Geben Sie einen Abschnitt aus dem vorliegenden Text wörtlich wieder. Setzen Sie bei den Worten „2. Refactor“ ein und hören Sie nach den Worten „Punkt 1. Revive).“ auf.

◆ Vorliegender Text:
+++

3 Optionen, um angefallenen Waste zu reyclen
1. Revive
Die Verwendung von Code in anderen Applikationen ist ein Weg, um Komponenten, welche im aktuellen Produkt keine Verwendung mehr finden, trotzdem etwas Nützlichem zuzuführen. Identifizieren Sie die verwertbaren Komponenten und prüfen Sie deren Verwendung in anderen Applikationen. Entwickelt sich ein interner Unternehmenszweig, welcher davon profitieren könnte? Gibt es Start-Ups, denen Sie mit Ihrer Komponente unter die Arme greifen könnten? Könnte daraus sogar ein eigenständiges Produkt entwickelt werden, welches als OpenSource veröffentlicht oder sogar verkauft werden könnte (siehe Punkt 3. Resell)? Falls sich keine solche Möglichkeit abzeichnet, entfernen Sie die Komponente aus dem Produkt um keine ungewollten Seiteneffekte zu provozieren oder sogar potenzielle Sicherheitslücken zu öffnen.
2. Refactor
Die Komponente stösst an ihre Grenzen oder kann die erwarteten Möglichkeiten technisch nicht liefern, ist aber essenziell für das Produkt. Identifizieren Sie das Kundenbedürfnis und versuchen Sie, die problematischen Komponenten auszutauschen, um dem Produkt wieder Mehrwert zu verschaffen. Ersetzen Sie die eingesetzte Technologie wenn nötig und setzen Sie auf etwas Neues nach einer ausführlichen Analyse. Investieren Sie direkt in ein Upgrade, wenn es sich anbietet. Prüfen Sie, ob die bisherigen Komponenten anderweitig eingesetzt werden können (siehe Punkt 1. Revive).
3. Resell
Prüfen Sie, ob man Teile davon oder ein eigenständiges Produkt lancieren und verkaufen kann, wenn die Komponente oder sogar das Produkt nicht mehr gebraucht wird und kein interner Einsatzzweck dafür gefunden werden kann. Falls es keine Bedenken oder Risiken gibt, können Sie die Komponenten oder das Produkt auch unentgeltlich veröffentlichen. Neben der Anerkennung und Dankbarkeit, die der Entwickler oder die Firma für die Veröffentlichung ernten kann, ist es auch ein Zeichen der Wertschätzung an die OpenSource-Community. Viele der heute weltweit eingesetzten Komponenten stammen von frei verfügbaren Quellen ab. Ihre Komponenten können so unter Umständen Teil von etwas viel Grösserem werden.

+++

◆ Quelltexte formatierter Dokumente:
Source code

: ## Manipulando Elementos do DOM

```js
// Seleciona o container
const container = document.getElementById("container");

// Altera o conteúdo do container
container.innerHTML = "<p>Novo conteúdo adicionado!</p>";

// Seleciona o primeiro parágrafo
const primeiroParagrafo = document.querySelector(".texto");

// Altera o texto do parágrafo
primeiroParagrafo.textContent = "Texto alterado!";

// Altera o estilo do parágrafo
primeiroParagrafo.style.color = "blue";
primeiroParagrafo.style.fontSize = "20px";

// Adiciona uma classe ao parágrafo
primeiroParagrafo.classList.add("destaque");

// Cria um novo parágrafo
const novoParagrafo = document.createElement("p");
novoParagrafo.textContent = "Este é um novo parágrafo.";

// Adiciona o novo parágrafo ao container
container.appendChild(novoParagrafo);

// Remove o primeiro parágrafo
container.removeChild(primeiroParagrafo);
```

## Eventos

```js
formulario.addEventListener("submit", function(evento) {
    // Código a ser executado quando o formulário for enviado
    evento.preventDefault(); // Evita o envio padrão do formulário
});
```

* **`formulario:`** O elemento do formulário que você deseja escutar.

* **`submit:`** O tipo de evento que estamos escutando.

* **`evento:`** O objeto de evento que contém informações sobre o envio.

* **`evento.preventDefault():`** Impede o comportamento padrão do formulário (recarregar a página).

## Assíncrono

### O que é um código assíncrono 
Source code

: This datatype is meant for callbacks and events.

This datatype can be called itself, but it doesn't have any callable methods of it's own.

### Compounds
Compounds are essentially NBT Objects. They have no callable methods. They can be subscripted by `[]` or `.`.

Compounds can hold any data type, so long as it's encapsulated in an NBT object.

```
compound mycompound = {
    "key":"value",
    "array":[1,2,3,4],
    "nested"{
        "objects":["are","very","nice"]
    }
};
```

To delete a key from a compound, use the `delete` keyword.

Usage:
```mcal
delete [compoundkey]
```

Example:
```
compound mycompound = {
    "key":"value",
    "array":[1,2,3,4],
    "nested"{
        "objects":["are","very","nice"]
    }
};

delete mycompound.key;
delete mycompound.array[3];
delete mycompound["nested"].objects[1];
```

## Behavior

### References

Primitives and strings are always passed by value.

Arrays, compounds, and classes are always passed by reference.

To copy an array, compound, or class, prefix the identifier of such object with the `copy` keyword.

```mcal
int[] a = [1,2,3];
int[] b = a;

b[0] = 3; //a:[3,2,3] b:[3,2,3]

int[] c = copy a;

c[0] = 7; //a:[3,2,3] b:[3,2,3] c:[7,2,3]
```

+++

◆ Antwortbereich:
2. Refactor
Die Komponente stösst an ihre Grenzen oder kann die erwarteten Möglichkeiten technisch nicht liefern, ist aber essenziell für das Produkt. Identifizieren Sie das Kundenbedürfnis und versuchen Sie, die problematischen Komponenten auszutauschen, um dem Produkt wieder Mehrwert zu verschaffen. Ersetzen Sie die eingesetzte Technologie wenn nötig und setzen Sie auf etwas Neues nach einer ausführlichen Analyse. Investieren Sie direkt in ein Upgrade, wenn es sich anbietet. Prüfen Sie, ob die bisherigen Komponenten anderweitig eingesetzt werden können (siehe Punkt 1. Revive).